- _GIVEN TEXT_:

━━━━━━━━━━

Legal fees amount to $58,000, then 200,000 euro. $250,000, we are told, goes to manager Nigel Thomas, who has sold his client’s visage for $1 million before unexpectedly and rather inconveniently dying. Morrissey then asks his bookkeeper to demand that sum back from Thomas’ grieving family and wonders why this instruction is met with jaw-dropping incredulity. When he is sued in L.A. Supreme Court by a man we’re asked to believe is really called Irving Handsoff, we get this unflattering self-assessment, which crept by the editors at Penguin Classics (who perhaps for a moment thought they had an genuine Dickensian tract on their hands): “It was true that the art of getting money and acknowledging no superior was the rock on which the black hands of Handsoff had built his empire, and I was gooey putty against his Israelites.” Well, no snot-nosed cub reporter at NME can plausibly be blamed for that ugly formulation. But the odd Israelite doesn’t stand a chance against legions of adoring Israelis. Morrissey was gooey putty, too, when presented the Keys to the City of Tel Aviv in 2012, an event happily chronicled on the Autobiography’s very own flap jacket. He also expresses happy befuddlement, in the tail-end of the book — basically a venue-to-venue concert diary — at his enormous Hispanic following.

My analogy falls down when Morrissey decides to cast himself in the role of his preferred literary progenitor — Wilde — albeit without the wit and poignancy of Oscar's famous decline and fall. A decade-long civil suit initiated by former Smiths drummer Mike Joyce against Morrissey and Marr, alleging that he was owed a quarter percentage of all band royalties is treated as a mixture of “Berezovsky v. Abramovich” and De Profundis. Our narrator insists that such a dispensation was never on offer or agreed to in 1982 when the band came together. Joyce and bassist Andy Rourke, here relegated to the status of sessions musicians, were only meant to get 10 percent apiece because the Smiths were only really ever Morrissey and Marr. Joyce “Iscariot” (making Morrissey whom, exactly?) nevertheless wins big the first time, then on appeal, and this crime cannot go without heaving, empurpled redress.

The court case, minuted in 50 pages of mock retrial, finds Morrissey at his bitterest and most self-pitying, scuppering any chance the reader might have of feeling sorry for him as the victim of a genuine swindle. The wickedness of judges past and present is a leaden theme throughout the Autobiography: not only are bewigged verdict-dealers hunters and fisherman and “terrorists” but their only function is to be “remembered somewhere (anywhere!) in history’s grubby footnotes.” This is in fact referring to Alfred Wills, the man who locked up Wilde for sodomizing Bosie, not about John Weeks, the man who gave Joyce his 25 percent cut.

━━━━━━━━━━

- _EXTRACTED MATERIAL_:
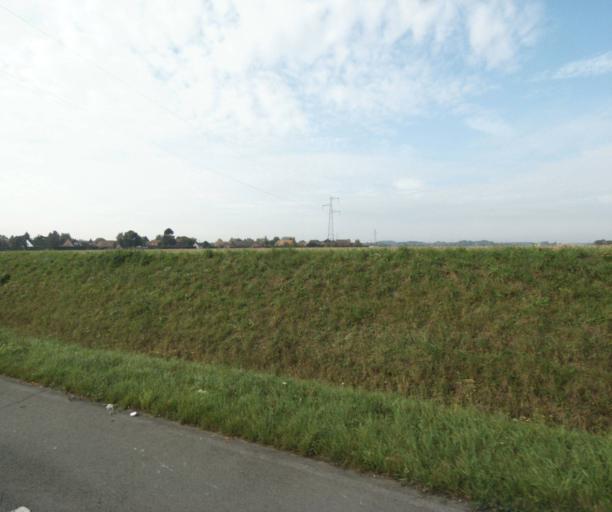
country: FR
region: Nord-Pas-de-Calais
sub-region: Departement du Nord
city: Wattignies
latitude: 50.5870
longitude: 3.0342
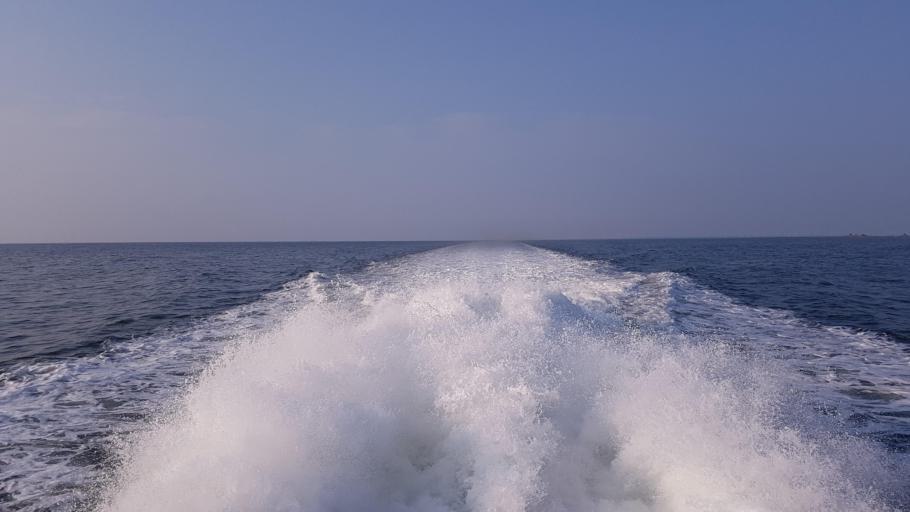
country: DE
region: Schleswig-Holstein
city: Pellworm
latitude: 54.5308
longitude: 8.7501
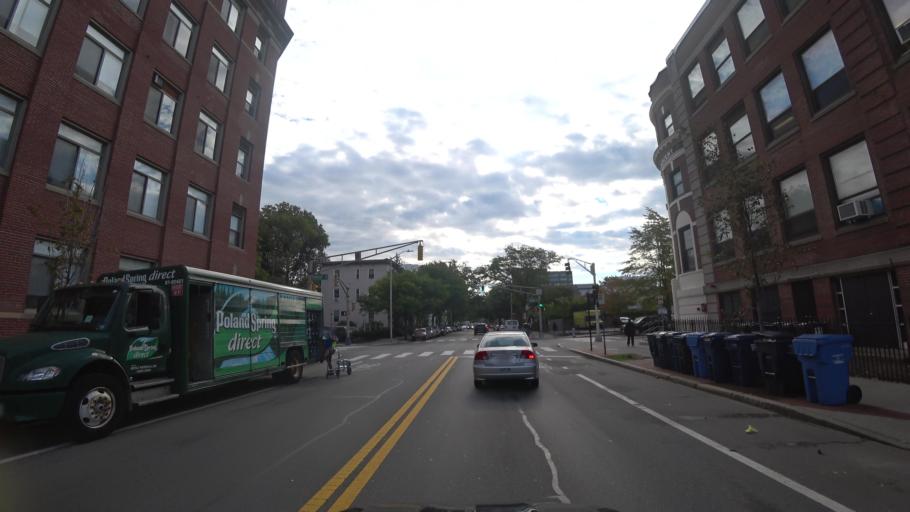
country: US
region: Massachusetts
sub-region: Middlesex County
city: Cambridge
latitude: 42.3673
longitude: -71.0959
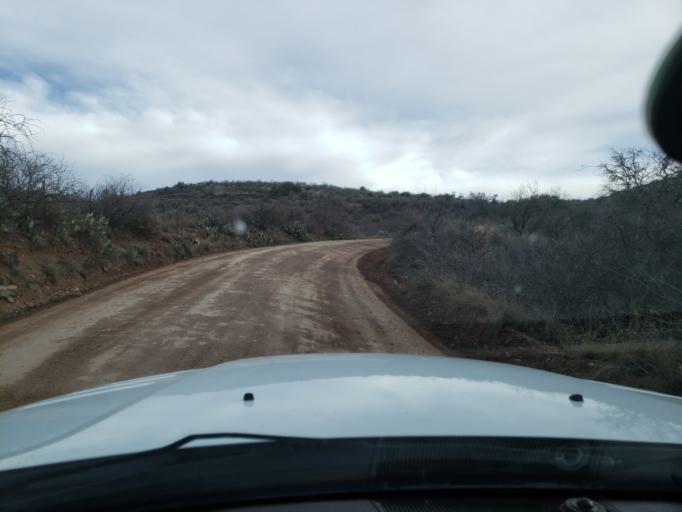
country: US
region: Arizona
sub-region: Pinal County
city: Oracle
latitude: 32.5511
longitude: -110.7080
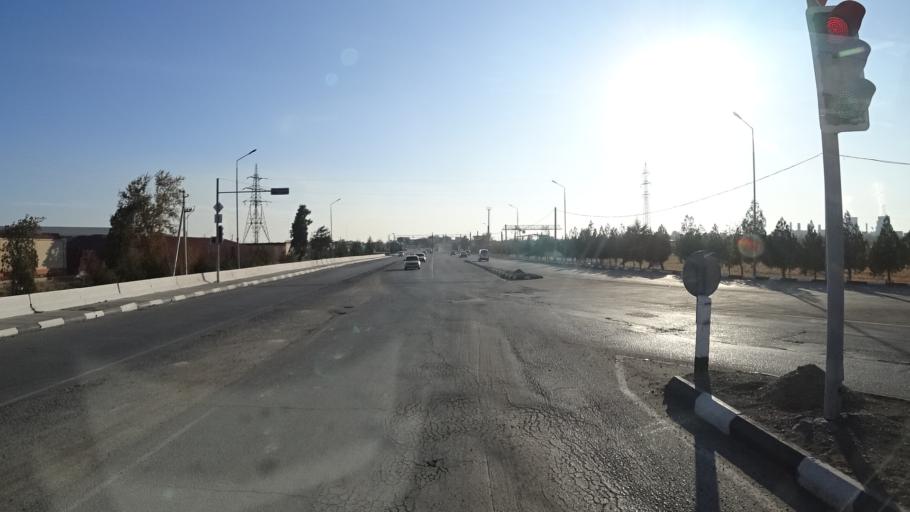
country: UZ
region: Navoiy
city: Beshrabot
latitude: 40.1647
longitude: 65.3311
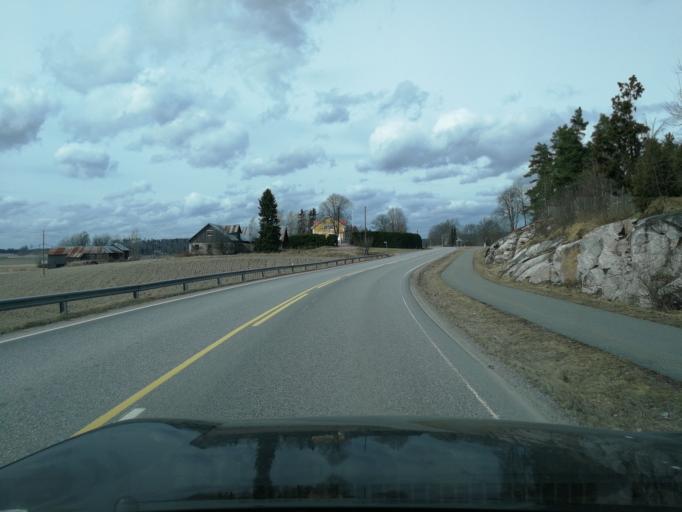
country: FI
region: Uusimaa
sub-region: Helsinki
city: Siuntio
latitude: 60.1528
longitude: 24.2072
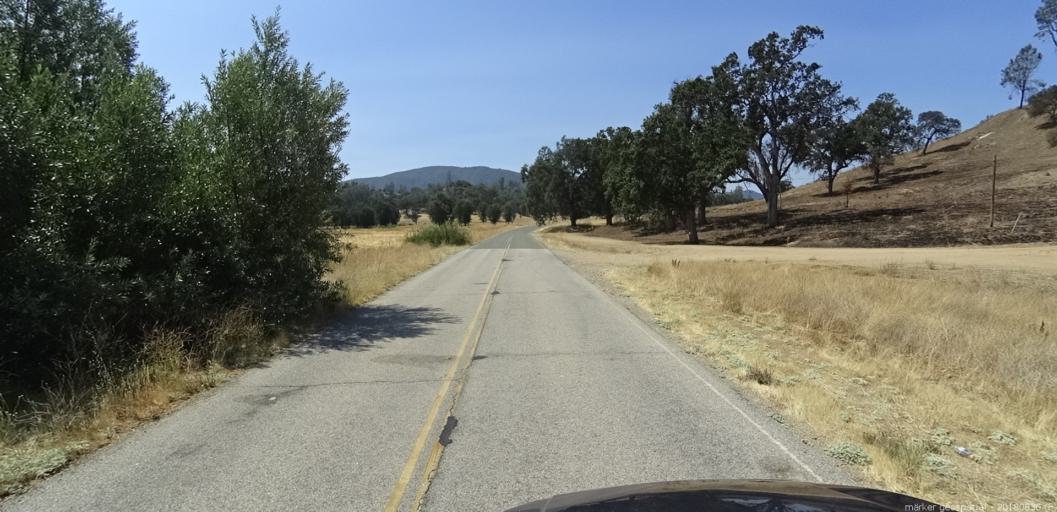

━━━━━━━━━━

- _TASKS AND EXERCISES_:
a – Answer these questions from the review of Morrissey's Autobiography:
(i) How much money goes to manager Nigel Thomas?
(ii) What percentage were Joyce and Andy Rourke each meant to get?
(iii) In how many pages of mock retrial is the court case minuted?
b – Carry on the review of Morrissey's Autobiography from the point at which it stops.

- _WRITTEN RESPONSES_:
a –
(i) $250,000
(ii) 10 percent apiece
(iii) 50 pages

b –
Weeks is a lonely High Court judge bearing many a grudge, living in a mansion, and looking like “a pile of untouched sandwiches,” whatever that means. “Unable to get his way with his mother, Nigel Davis” is the actual beginning of a sentence about Joyce’s attorney. Bedeviled by treachery within and without — the “barrister chosen to guard my human rights,” Morrissey types, “also steps down” — and our hero is finally undone because “the ardent zeal to finally topple and silence an outspoken pop artist took its place firmly and unashamedly as this trial began.” I have nothing to declare but my genius and my 40% interest.

The insipidity of these sections — there are no chapters in the Autobiography, just a wall of text from the first page to the last — only detracts from the hilarity on display from someone who might have otherwise made it as one of England’s finest satirists (and here we come back to Larkin).

At St. Wilfred’s, Morrissey’s Catholic primary school in Hulme, we find a “bearded nun who beats children from dawn to dusk” and a woman teacher who is a “sexual hoax.” Morrissey and the artist Linder Sterling attend the opening night of “meat-fed” Tony Wilson’s Hacienda Club (since captured on celluloid in the not-bad Steve Coogan-vehicle 24 Hour Party People), “which was initially for the secret agony of the secret public, but soon stuffed coaches from Blackburn and Bolton would pull up outside, unloading disfigured disco dancers and goblinesque pork-pie chubbos with carroty-red curls smelling of pickled pig who claimed the Hacienda as their own public toilet.” Roxy Music is… “Agatha Christie queer; the smile of [Bryan] Ferry is Hiroshima mean, as he shuffled from crab-style from stage right to stage left… like someone who’s had his food dish removed.” Nico’s body is “eighty-five parts anti-freeze and fifteen parts first-degree aitch.” When fame arrives in the ‘80s, and Morrissey is upgraded from mom’s house in Manchester to a decent pile in London, the “doorbell rings and there stands Vanessa Redgrave. ‘Marcie,’ she begins, and then goes on about social injustice in Namibia, and how we must all build a raft by late afternoon — preferably out of coconut matting.”

A pity this Moz didn’t win out over the the mean-spirited score-settler who afflicts so much of the Autobiography.